#### TEXTE AFFICHÉ:
------------
Au chapitre 5, S. Moyn s’arrête sur la figure de Gertrude Himmelfarb pour dénoncer la conversion des libéraux de guerre froide à une anthropologie conservatrice. Méconnue en France, cette historienne des idées est une des figures principales du néoconservatisme américain qu’elle aura largement participé à diffuser dans les colonnes du Weekly Standard. Mais, avant de promouvoir le néoconservatisme, Himmelfarb avait commencé sa carrière universitaire en travaillant sur Lord Acton qu’elle a contribué à populariser comme modèle d’un ancrage du libéralisme dans une anthropologie pessimiste chrétienne. Les libéraux de guerre froide se seraient laissés convaincre par l’idée qu’il était nécessaire d’accompagner le libéralisme d’un fond culturel chrétien pour contrecarrer ses tendances révolutionnaires. S. Moyn montre bien que cette anthropologie chrétienne fournit une ressource essentielle au libéralisme de guerre froide dans son combat contre le totalitarisme conçu comme une « religion séculière » [8]. En interprétant les promesses du communisme comme une forme de millénarisme, le christianisme apparaît comme un allié du libéralisme [9]. Évidemment, cette introduction du christianisme dans le corpus libéral tranche avec l’histoire du libéralisme, mais elle s’intègre parfaitement dans les représentations classiques de la guerre froide opposant une Amérique religieuse à l’athéisme communiste.
------------
#### DONNÉES FOURNIES:
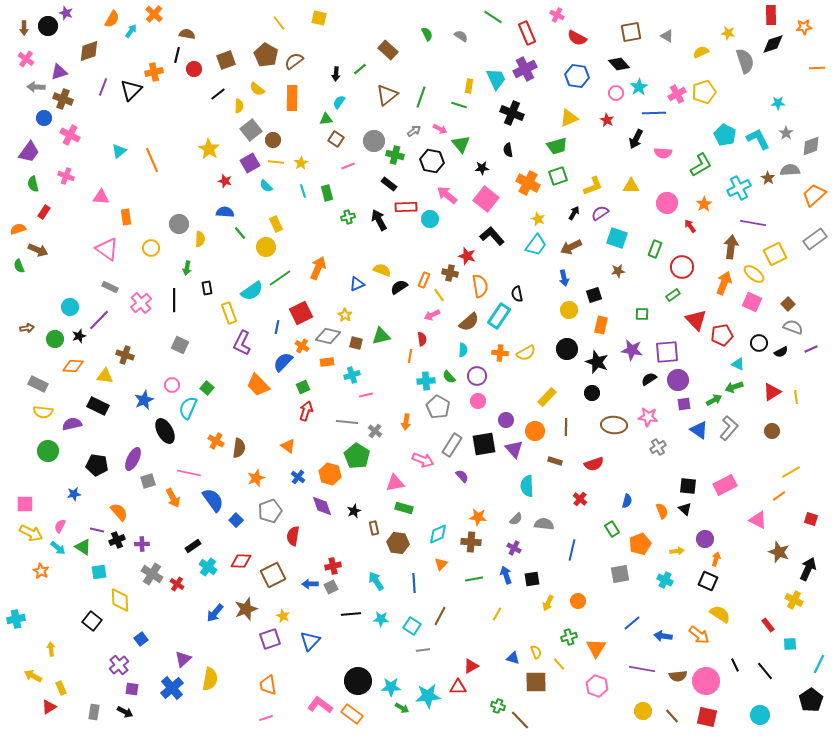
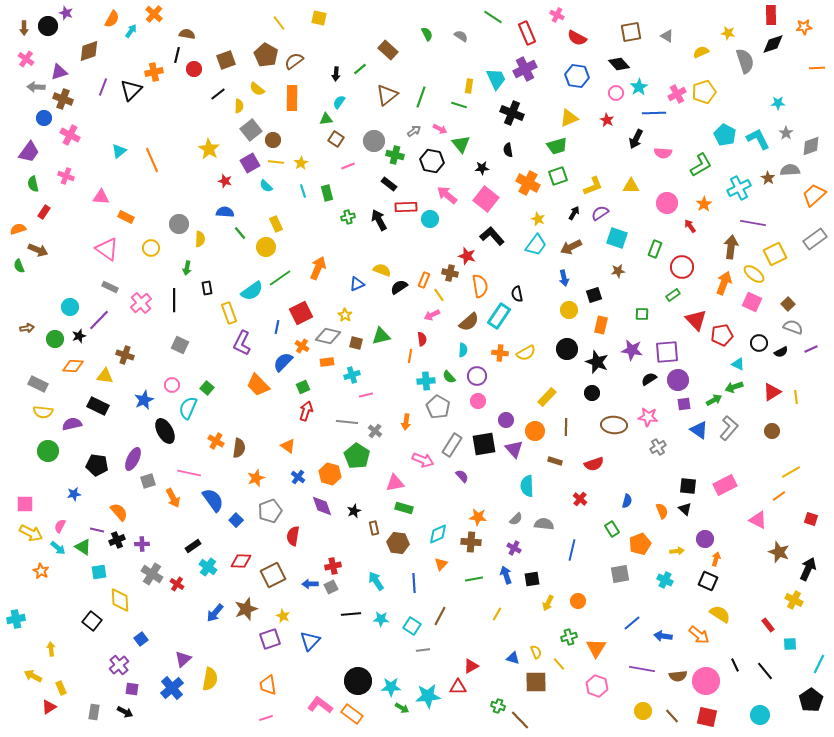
orange rectangle at (126, 217): rotated 56 degrees counterclockwise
------------
Recopiez intégralement, sans rien modifier, le texte sur Gertrude Himmelfarb et le libéralisme de guerre froide.

#### TÂCHE RÉALISÉE:
Au chapitre 5, S. Moyn s’arrête sur la figure de Gertrude Himmelfarb pour dénoncer la conversion des libéraux de guerre froide à une anthropologie conservatrice. Méconnue en France, cette historienne des idées est une des figures principales du néoconservatisme américain qu’elle aura largement participé à diffuser dans les colonnes du Weekly Standard. Mais, avant de promouvoir le néoconservatisme, Himmelfarb avait commencé sa carrière universitaire en travaillant sur Lord Acton qu’elle a contribué à populariser comme modèle d’un ancrage du libéralisme dans une anthropologie pessimiste chrétienne. Les libéraux de guerre froide se seraient laissés convaincre par l’idée qu’il était nécessaire d’accompagner le libéralisme d’un fond culturel chrétien pour contrecarrer ses tendances révolutionnaires. S. Moyn montre bien que cette anthropologie chrétienne fournit une ressource essentielle au libéralisme de guerre froide dans son combat contre le totalitarisme conçu comme une « religion séculière » [8]. En interprétant les promesses du communisme comme une forme de millénarisme, le christianisme apparaît comme un allié du libéralisme [9]. Évidemment, cette introduction du christianisme dans le corpus libéral tranche avec l’histoire du libéralisme, mais elle s’intègre parfaitement dans les représentations classiques de la guerre froide opposant une Amérique religieuse à l’athéisme communiste.